‘We won’t stop’: Separate weekly rallies to push for hostage deal, new elections

Various protests in Tel Aviv and elsewhere will maintain pressure on government to free Gaza captives, set new date for national polls

Demonstrators call for the release of hostages held by Hamas in the Gaza Strip, outside the Kirya military headquarters in Tel Aviv, March 16, 2024. (Miriam Alster/Flash90)
File: Demonstrators call for the release of hostages held by Hamas in the Gaza Strip, outside the Kirya military headquarters in Tel Aviv, March 16, 2024. (Miriam Alster/Flash90)

The families of Israeli hostages held in Gaza were set to hold their weekly rally in Tel Aviv Saturday evening to press for an agreement, as protests against the government were also set to be held nationwide.

The main rally for the captives is planned for 7:30 p.m. in Tel Aviv’s Hostages Square.

“The hostages can’t cry out, they need us to be there for them, and we won’t stop until they are all home,” the Hostages and Missing Families Forum wrote in a statement ahead of the rally.

Anti-government protesters will gather earlier, at 6:45 p.m., on Tel Aviv’s Kaplan Street, to demand new elections. Scheduled speakers are relatives of hostages, including Yael Engel Lichi, whose nephew Ofir Engel was kidnapped on October 7 and freed under a week-long truce in November, and Yifat Calderon, whose niece Ofer Calderon is still in captivity.

Other demonstrations either demanding a deal or fresh elections were expected in Jerusalem, Haifa, Beersheba and other cities and towns across the country.

The events will take place amid high-stakes hostage talks between Israel and Hamas in Doha, held indirectly, after some reported pressure on the terror group by mediators Qatar and Egypt to soften its demands.

The talks are focused on efforts to finalize an agreement for a six-week truce in Gaza — based on a framework reached in Paris last month — and the release of some 40 children, women, elderly and sick hostages in the first phase, in exchange for Palestinian prisoners held by Israel and an increase of humanitarian aid to the Strip. Of 253 hostages abducted by Hamas and other terrorists from Israel on October 7, 2023, some 130 are still held captive in Gaza, though not all are alive.

Hamas has to date conditioned any further hostage releases on an Israeli commitment to a permanent ceasefire, a demand Israel has rejected outright, vowing to resume its military campaign after any hostage-truce deal has been implemented and to complete its goal of removing the terror group from power.

As Mossad spy agency chief David Barnea and the other officials left for Qatar, an Israeli official told The Times of Israel that “there has been no real progress” in negotiations with Hamas.

“The Americans are dressing it up as progress,” said the source. “The pressure to move forward is coming from them.”

Echoing that assessment, Channel 12 quoted an Israeli source saying families of hostages should not get the impression that a breakthrough was likely, while also saying the talks were progressing.

The network also reported, without citing a source, that Hamas was showing greater flexibility in recent days, and that this was directly linked to the military’s ongoing operation at Gaza City’s Shifa Hospital.
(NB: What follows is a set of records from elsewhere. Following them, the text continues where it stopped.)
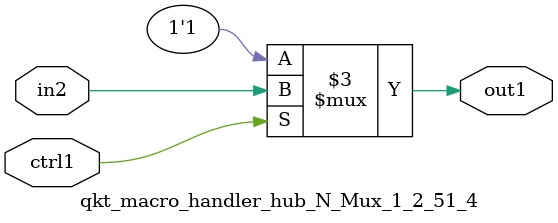
<source format=v>

`timescale 1ps / 1ps


module qkt_macro_handler_hub_N_Mux_1_2_51_4( in2, ctrl1, out1 );

    input in2;
    input ctrl1;
    output out1;
    reg out1;

    
    // rtl_process:qkt_macro_handler_hub_N_Mux_1_2_51_4/qkt_macro_handler_hub_N_Mux_1_2_51_4_thread_1
    always @*
      begin : qkt_macro_handler_hub_N_Mux_1_2_51_4_thread_1
        case (ctrl1) 
          1'b1: 
            begin
              out1 = in2;
            end
          default: 
            begin
              out1 = 1'b1;
            end
        endcase
      end

endmodule



</source>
The Israel Defense Forces says the raid has resulted in the deaths of over 170 gunmen and the arrest of hundreds of terror operatives, including senior figures in Hamas and Palestinian Islamic Jihad.

Commenting Friday on the hostage talks before leaving Israel, US Secretary of State Antony Blinken said negotiators had made progress in recent weeks, “closing gaps” between Israel and Hamas, but acknowledged a lot more work still needed to be done.

“Almost by definition, when you get down to the last items, they tend to be the hardest,” he told reporters at Ben Gurion Airport, “but we’re determined to try to get it done.”

Meanwhile, the government’s popularity has plummeted since the beginning of the war, leading to growing calls for elections. It has faced blame over its failure to prevent the October 7 massacre, while some have charged it has fumbled when dealing with key matters relating to the conflict.

Among criticisms of Netanyahu has been his reluctance to confront his ultra-Orthodox coalition partners over the increasingly thorny issue of the Haredi draft, especially given the army’s manpower shortage amid the war.

A Channel 12 poll aired earlier this month found that a potential coalition led by National Unity party leader and war cabinet minister Benny Gantz would secure 69 of the Knesset’s 120 seats if elections were held today, compared to a bloc led by Netanyahu, which would win only 46 seats.

When asked who they would like to see as prime minister, more respondents said Gantz over Netanyahu, by a margin of 41% to 29%.

Calls for election have also come from Israel’s closest ally, with US Senate Majority Leader Chuck Schumer, the country’s highest-ranking Jewish elected leader and a longtime advocate for Israel, making a speech last week criticizing Netanyahu’s conduct in the Israel-Hamas war and urging new elections.

The remarks were denounced by the premier, coalition ministers and US Republicans, but received backing from US President Joe Biden and Democratic lawmakers.

Sam Sokol contributed to this report.